Now, the U.S. has decided to go to the source of the problem, and that has led the U.S. out of Afghanistan -- to Pakistan.
"We're not going to solve the IED problem inside Afghanistan," says a senior U.S. military official who spoke on condition of anonymity. "If we don't go after the supply, we're playing defense."
The supplier is not a bombmaker, but one of the largest companies in Pakistan. Pakarab is the nation's major producer of the fertilizer calcium ammonium nitrate -- the raw ingredient for as many as 75 percent of the IEDs in Afghanistan, according to a U.S. military official. The fertilizer is completely legal in Pakistan, where a quarter of the GDP, and half of the workforce, depends on agriculture. But CAN, as the fertilizer is commonly known, is illegal in Afghanistan, and enough of it is crossing the porous border between the two countries to help create some 16,000 bombs this year, a 200 percent increase since 2008.
"We are capturing hundreds of thousands of pounds of CAN, much of it in original bags, with detonation cord, with plastic caps, with time fuses from Pakistan," says a senior U.S. military intelligence official. "You get a complete system, including CAN, to make hundreds if not thousands of IEDs… There's no doubt it's all coming from Pakistan."
But this is not just another blame-Pakistan story.

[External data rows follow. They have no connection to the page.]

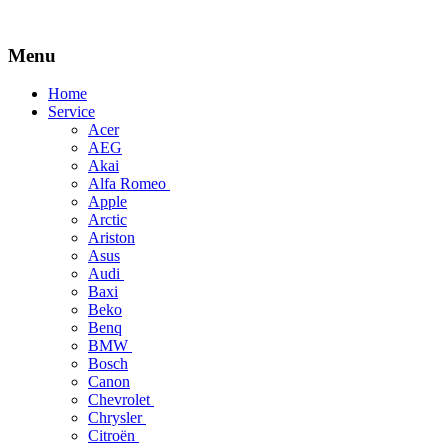
Menu
Skip
Home
to
Service
content
Acer
AEG
Akai
Alfa Romeo
Apple
Arctic
Ariston
Asus
Audi
Baxi
Beko
Benq
BMW
Bosch
Canon
Chevrolet
Chrysler
Citroën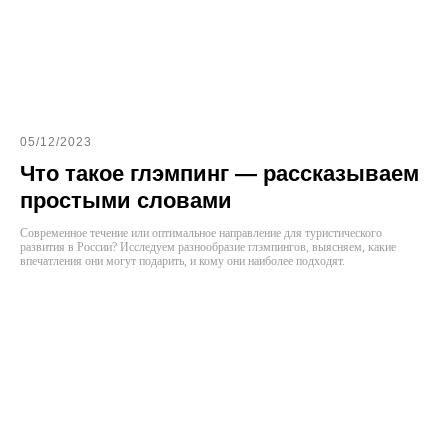
05/12/2023
Что такое глэмпинг — рассказываем
простыми словами
Современное течение или оптимальное направление для туристического
развития в России? Исследуем разнообразие глэмпингов, выясняем, какие
впечатления они могут подарить, и кому они наиболее подходят.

In interviews with a dozen U.S. military, diplomatic, and political officials who work on stopping IEDs, not a single one blamed the flow of CAN into Afghanistan on Pakistan's military or its powerful intelligence service, though both are often accused of sheltering the insurgents who attack U.S. troops in Afghanistan.
In fact, the U.S. military officials praised Pakarab for cooperating. The officials acknowledged the use of legal fertilizer to make illegal bombs was a new concept for the Pakistanis, but said Pakistan's government must help, and they portrayed IEDs as a problem that the U.S. and Pakistan could confront together, and perhaps use to improve the strained relationship between the two countries.

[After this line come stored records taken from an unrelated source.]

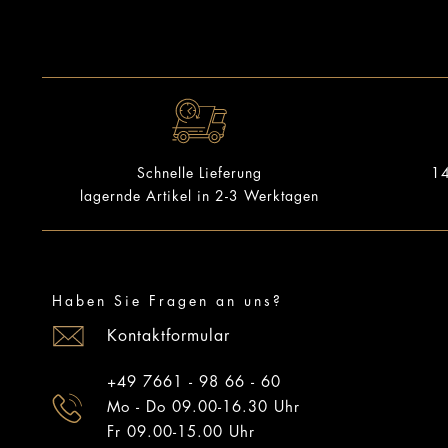
14
Schnelle Lieferung
lagernde Artikel in 2-3 Werktagen
Haben Sie Fragen an uns?
Kontaktformular
+49 7661 - 98 66 - 60
Mo - Do 09.00-16.30 Uhr
Fr 09.00-15.00 Uhr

The officials had agreed to speak only on the condition of anonymity because of the delicacy of the U.S.-Pakistan relationship, tested most recently when NATO helicopters killed 24 Pakistani soldiers in November.
IEDs are one of the few areas where the two countries' interests truly align: Pakistani military officials say IEDs have killed more than 1,000 Pakistani soldiers, and 2,000 Pakistanis total, since August 2010.
"The main weapon of the terrorists in [the tribal areas] is IEDs," said a senior Pakistani military official.
The U.S. also acknowledges that only about 1 percent of Pakarab's CAN is falling into the wrong hands. The U.S. has no intention of shutting down the company, which made more than $100 million in profit last year, but U.S. officials are desperate to find out how the fertilizer goes from legally produced to illegally smuggled, and in so doing find a way to stem the huge increase of IEDs in Afghanistan.
In late December, President Obama signed into a law a bill that requires the Pentagon to certify that Pakistan is trying to reduce the flow of IED materials before it can send hundreds of millions of dollars in aid to Pakistan.
"A commitment has been made to us and to others in our government that they were going to implement their counter-IED strategy," Sen. Bob Casey, D-Pennsylvania, told ABC News in a phone interview. Sen. Casey recently visited Pakistan to speak to the government and military about IEDs. "That just hasn't happened, at least not to the extent that we wanted."